M. Bruno Louvet, emploi jeune à la Maison de l'emploi et Corinne Favier, secrétaire de direction, employée municipale, à la
Maison de l’emploi de Saint-Orens.

 

 

 

Mme Ghislaine Pélissier directrice de la Maison de retraite Ghislaine Pélissier et des retraités de la Maison de retraite Labouilhe de Saint-Orens

 

« En 2003, selon une étude Médiamétrie , 65% des foyers français équipés d’un micro ordinateur avaient accès à Internet à domicile dont un tiers à haut débit. On constate en particulier des progressions plus importantes que la moyenne chez les femmes, les 50 ans et plus, les catégories sociales défavorisées. Une certaine image d’Internet et de la fracture numérique en prend un sacré coup. A-t-on là un moyen de communication qui transcenderait  les générations et passionnerait autant les jeunes que les personnes âgées ? »

Aujourd’hui, avons-nous vraiment besoin d’Internet ?

Café’In a invité :

L’animateur était Michel Sarrailh.

Ghislaine Pélissier

Directrice de la Maison de retraite, elle vient d’initier un nouveau projet pour ses pensionnaires : un atelier d’informatique avec branchement sur Internet. Avec elle, sont venus plusieurs de ces retraités, âgés certains de 80, 84, 87 ans, eux aussi très dynamiques et  prêts à se lancer dans cette nouvelle aventure.  Des bénévoles de la Maison de retraite,  nous expliquent  qu’ils vont être eux-mêmes initiés par une personne elle-même volontaire (gendre d’une pensionnaire) pour pouvoir transmettre ensuite aux personnes âgées ce qu’elles auront appris. Enseignement mutuel qui montre que l’on peut à tout âge apprendre des autres, apprendre aux autres et avoir envie d’apprendre,  les bénévoles étant également des personnes âgées, même si elles n’atteignent pas l’âge de certains de leurs élèves.

Pour Ghislaine Pélissier, ce projet a deux objectifs : chercher  de l’information et pouvoir être relié au monde. Il aidera donc certaines personnes dépendantes  par le biais d’une webcam,  à garder des liens avec leur famille. L’idée lui est venue parce qu’elle avait une pensionnaire décédée depuis, dont la famille résidait en Australie. Elle aurait pu communiquer sans problème avec elle.

D’autre part, il faut renouveler les activités avec les personnes âgées car le jardinage et le tricotage sont un peu dépassés pour certains qui recherchent autre chose.

Un appareil photo numérique a été acheté .  Pour l’instant, un seul ordinateur est à disposition mais petit à petit, l’atelier va s’équiper. Les personnes âgées pourront avoir accès à  des Cdroms, des jeux et à un atelier thérapeutique pour stimuler la mémoire.

Pour l’instant, ces personnes utilisent principalement le courrier électronique pour communiquer avec leurs enfants et petits-enfants.

Intervention

Pensez-vous qu’ils ont l’état d’esprit pour cette activité ?

Ghislaine Pélissier :

La personne originaire d’Australie aurait beaucoup apprécié. Jusqu’à maintenant,  les personnes âgées utilisaient le fax, c’est donc tout naturellement qu’ils se tournent vers Internet qui ne les effraie pas.

Exercice 1
Pouvez-vous présenter sous forme de tableau Markdown, avec les colonnes « N° » et « Ligne », les lignes des entrées depuis la toute première jusqu'à celle qui contient « Adds ability to », ces deux bornes comprises ? Omettez les lignes vides et laissez les images hors de la réponse.
Exercice 2
Pourriez-vous poursuivre le compte rendu sur l'atelier Internet de la maison de retraite à partir de sa dernière phrase ?
Le compte rendu et les entrées forment deux matériaux indépendants l'un de l'autre.

Données à traiter
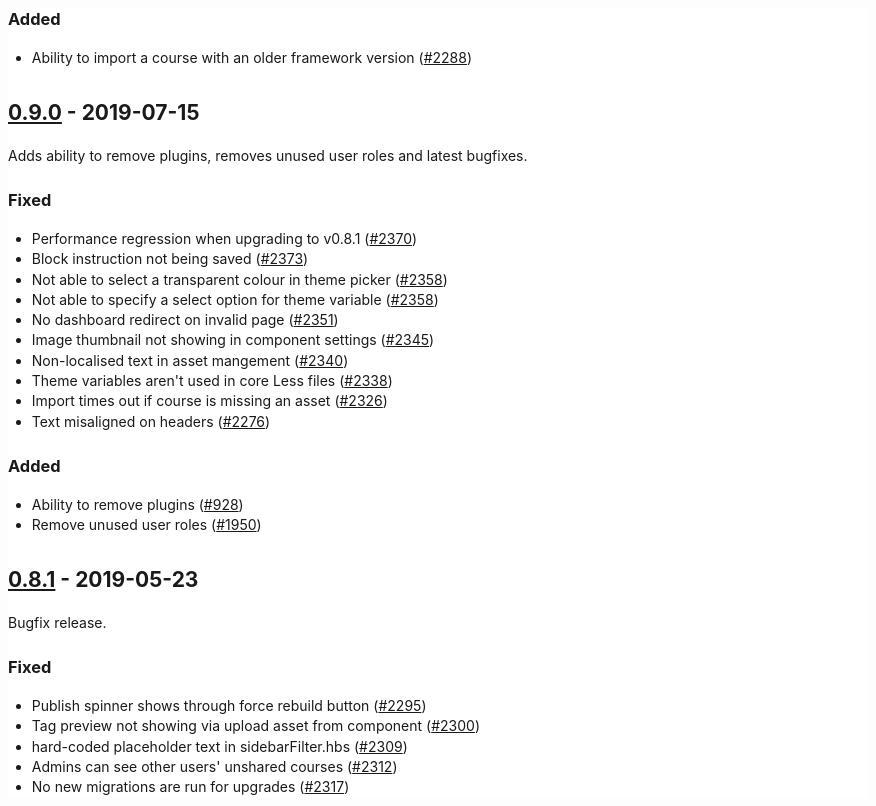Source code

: ### Added
- Ability to import a course with an older framework version ([#2288](https://github.com/adaptlearning/adapt_authoring/issues/2288))

## [0.9.0] - 2019-07-15

Adds ability to remove plugins, removes unused user roles and latest bugfixes.

### Fixed
- Performance regression when upgrading to v0.8.1 ([#2370](https://github.com/adaptlearning/adapt_authoring/issues/2370))
- Block instruction not being saved ([#2373](https://github.com/adaptlearning/adapt_authoring/issues/2373))
- Not able to select a transparent colour in theme picker ([#2358](https://github.com/adaptlearning/adapt_authoring/issues/2358))
- Not able to specify a select option for theme variable ([#2358](https://github.com/adaptlearning/adapt_authoring/issues/2358))
- No dashboard redirect on invalid page ([#2351](https://github.com/adaptlearning/adapt_authoring/issues/2351))
- Image thumbnail not showing in component settings ([#2345](https://github.com/adaptlearning/adapt_authoring/issues/2345))
- Non-localised text in asset mangement ([#2340](https://github.com/adaptlearning/adapt_authoring/issues/2340))
- Theme variables aren't used in core Less files ([#2338](https://github.com/adaptlearning/adapt_authoring/issues/2338))
- Import times out if course is missing an asset ([#2326](https://github.com/adaptlearning/adapt_authoring/issues/2326))
- Text misaligned on headers ([#2276](https://github.com/adaptlearning/adapt_authoring/issues/2276))

### Added
- Ability to remove plugins ([#928](https://github.com/adaptlearning/adapt_authoring/issues/928))
- Remove unused user roles ([#1950](https://github.com/adaptlearning/adapt_authoring/issues/1950))

## [0.8.1] - 2019-05-23

Bugfix release.

### Fixed
- Publish spinner shows through force rebuild button ([#2295](https://github.com/adaptlearning/adapt_authoring/issues/2295))
- Tag preview not showing via upload asset from component ([#2300](https://github.com/adaptlearning/adapt_authoring/issues/2300))
- hard-coded placeholder text in sidebarFilter.hbs ([#2309](https://github.com/adaptlearning/adapt_authoring/issues/2309))
- Admins can see other users' unshared courses ([#2312](https://github.com/adaptlearning/adapt_authoring/issues/2312))
- No new migrations are run for upgrades ([#2317](https://github.com/adaptlearning/adapt_authoring/issues/2317))


[0.10.3]: https://github.com/adaptlearning/adapt_authoring/compare/v0.10.2...v0.10.3
[0.10.2]: https://github.com/adaptlearning/adapt_authoring/compare/v0.10.1...v0.10.2
[0.10.1]: https://github.com/adaptlearning/adapt_authoring/compare/v0.10.0...v0.10.1
[0.10.0]: https://github.com/adaptlearning/adapt_authoring/compare/v0.9.0...v0.10.0
[0.9.0]: https://github.com/adaptlearning/adapt_authoring/compare/v0.8.1...v0.9.0
[0.8.1]: https://github.com/adaptlearning/adapt_authoring/compare/v0.8.0...v0.8.1
[0.8.0]: https://github.com/adaptlearning/adapt_authoring/compare/v0.7.1...v0.8.0
[0.7.1]: https://github.com/adaptlearning/adapt_authoring/compare/v0.7.0...v0.7.1
[0.7.0]: https://github.com/adaptlearning/adapt_authoring/compare/v0.6.5...v0.7.0
[0.6.5]: https://github.com/adaptlearning/adapt_authoring/compare/v0.6.4...v0.6.5
[0.6.4]: https://github.com/adaptlearning/adapt_authoring/compare/v0.6.3...v0.6.4
[0.6.3]: https://github.com/adaptlearning/adapt_authoring/compare/v0.6.2...v0.6.3
[0.6.2]: https://github.com/adaptlearning/adapt_authoring/compare/v0.6.1...v0.6.2
[0.6.1]: https://github.com/adaptlearning/adapt_authoring/compare/v0.6.0...v0.6.1
[0.6.0]: https://github.com/adaptlearning/adapt_authoring/compare/v0.5.0...v0.6.0
[0.5.0]: https://github.com/adaptlearning/adapt_authoring/compare/v0.4.1...v0.5.0
[0.4.1]: https://github.com/adaptlearning/adapt_authoring/compare/v0.4.0...v0.4.1
[0.4.0]: https://github.com/adaptlearning/adapt_authoring/compare/v0.3.0...v0.4.0
[0.3.0]: https://github.com/adaptlearning/adapt_authoring/compare/v0.2.2...v0.3.0
[0.2.2]: https://github.com/adaptlearning/adapt_authoring/compare/v0.2.1...v0.2.2
[0.2.1]: https://github.com/adaptlearning/adapt_authoring/compare/v0.2.0...v0.2.1
[0.2.0]: https://github.com/adaptlearning/adapt_authoring/compare/v0.1.7...v0.2.0
[0.1.7]: https://github.com/adaptlearning/adapt_authoring/compare/v0.1.6...v0.1.7
[0.1.6]: https://github.com/adaptlearning/adapt_authoring/compare/v0.1.5...v0.1.6
[0.1.5]: https://github.com/adaptlearning/adapt_authoring/compare/v0.1.4...v0.1.5
[0.1.4]: https://github.com/adaptlearning/adapt_authoring/compare/v0.1.3...v0.1.4
[0.1.3]: https://github.com/adaptlearning/adapt_authoring/compare/v0.1.2...v0.1.3
[0.1.2]: https://github.com/adaptlearning/adapt_authoring/compare/v0.1.1...v0.1.2
[0.1.1]: https://github.com/adaptlearning/adapt_authoring/compare/v0.1.0...v0.1.1
[0.1.0]: https://github.com/adaptlearning/adapt_authoring/tree/v0.1.0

Réponse 1
| N° | Ligne |
|---|---|
| 1 | Source code |
| 2 | : ### Added |
| 3 | - Ability to import a course with an older framework version ([#2288](https://github.com/adaptlearning/adapt_authoring/issues/2288)) |
| 4 | ## [0.9.0] - 2019-07-15 |
| 5 | Adds ability to remove plugins, removes unused user roles and latest bugfixes. |

Réponse 2
Corinne Favier

 

est chargée de l’accueil des demandeurs d’emploi par la municipalité. Ceux-ci peuvent accéder à Internet gratuitement,  consulter les offres d’emploi et recevoir des informations sur les lettres de motivation, comment faire un CV. Ils peuvent les envoyer directement aux entreprises.

Bruno Louvet

initie les demandeurs d’emploi à l’utilisation d’Internet pour qu’ils deviennent autonomes. Il est présent pour répondre à toute demande. Les demandeurs d’emploi apprennent à naviguer sur le site de l’ANPE. Ils ont un point d’ancrage électronique et dans leur boîte, ils peuvent envoyer et recevoir des messages. Il peuvent faire des recherches sur des sociétés, avoir des informations sur les entreprises.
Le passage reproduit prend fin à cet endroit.